- [Rows taken from a segmentation dataset]
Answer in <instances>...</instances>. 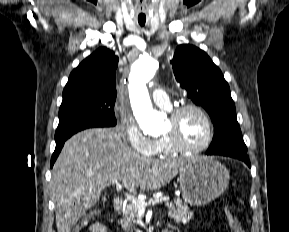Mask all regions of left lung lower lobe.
Wrapping results in <instances>:
<instances>
[{
	"instance_id": "1",
	"label": "left lung lower lobe",
	"mask_w": 289,
	"mask_h": 232,
	"mask_svg": "<svg viewBox=\"0 0 289 232\" xmlns=\"http://www.w3.org/2000/svg\"><path fill=\"white\" fill-rule=\"evenodd\" d=\"M208 155H222V156L237 158V159L244 161L249 167H251L249 158H248L246 152H243V151H240V152H222V153L208 154Z\"/></svg>"
}]
</instances>
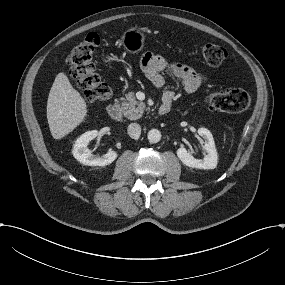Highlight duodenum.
Masks as SVG:
<instances>
[{"label":"duodenum","mask_w":285,"mask_h":285,"mask_svg":"<svg viewBox=\"0 0 285 285\" xmlns=\"http://www.w3.org/2000/svg\"><path fill=\"white\" fill-rule=\"evenodd\" d=\"M173 95L168 92L163 95L162 102L158 108L159 115H165L169 112L172 106ZM107 113L113 120H119L122 116L121 108L118 104L114 103L108 106Z\"/></svg>","instance_id":"1"}]
</instances>
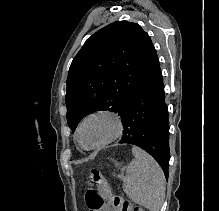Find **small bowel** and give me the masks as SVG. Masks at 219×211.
<instances>
[{"label":"small bowel","instance_id":"small-bowel-1","mask_svg":"<svg viewBox=\"0 0 219 211\" xmlns=\"http://www.w3.org/2000/svg\"><path fill=\"white\" fill-rule=\"evenodd\" d=\"M85 199L90 211H112L111 207L95 191L89 190Z\"/></svg>","mask_w":219,"mask_h":211}]
</instances>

- [Job] Can you return, character for character, the lines of the material starting with the line containing "Highlight duodenum." and running through the end of the material, with the pictures left out?

- [Solution for this problem]
Highlight duodenum.
Masks as SVG:
<instances>
[{"label":"duodenum","mask_w":285,"mask_h":285,"mask_svg":"<svg viewBox=\"0 0 285 285\" xmlns=\"http://www.w3.org/2000/svg\"><path fill=\"white\" fill-rule=\"evenodd\" d=\"M173 95L168 92L163 95L162 102L158 108L159 115H165L169 112L172 106ZM107 113L113 120H119L122 116L121 108L118 104L114 103L108 106Z\"/></svg>","instance_id":"1"}]
</instances>
Find **small bowel** and give me the masks as SVG. Masks at 219×211.
<instances>
[{"label":"small bowel","instance_id":"small-bowel-1","mask_svg":"<svg viewBox=\"0 0 219 211\" xmlns=\"http://www.w3.org/2000/svg\"><path fill=\"white\" fill-rule=\"evenodd\" d=\"M85 199L90 211H112L111 207L95 191L89 190Z\"/></svg>","mask_w":219,"mask_h":211}]
</instances>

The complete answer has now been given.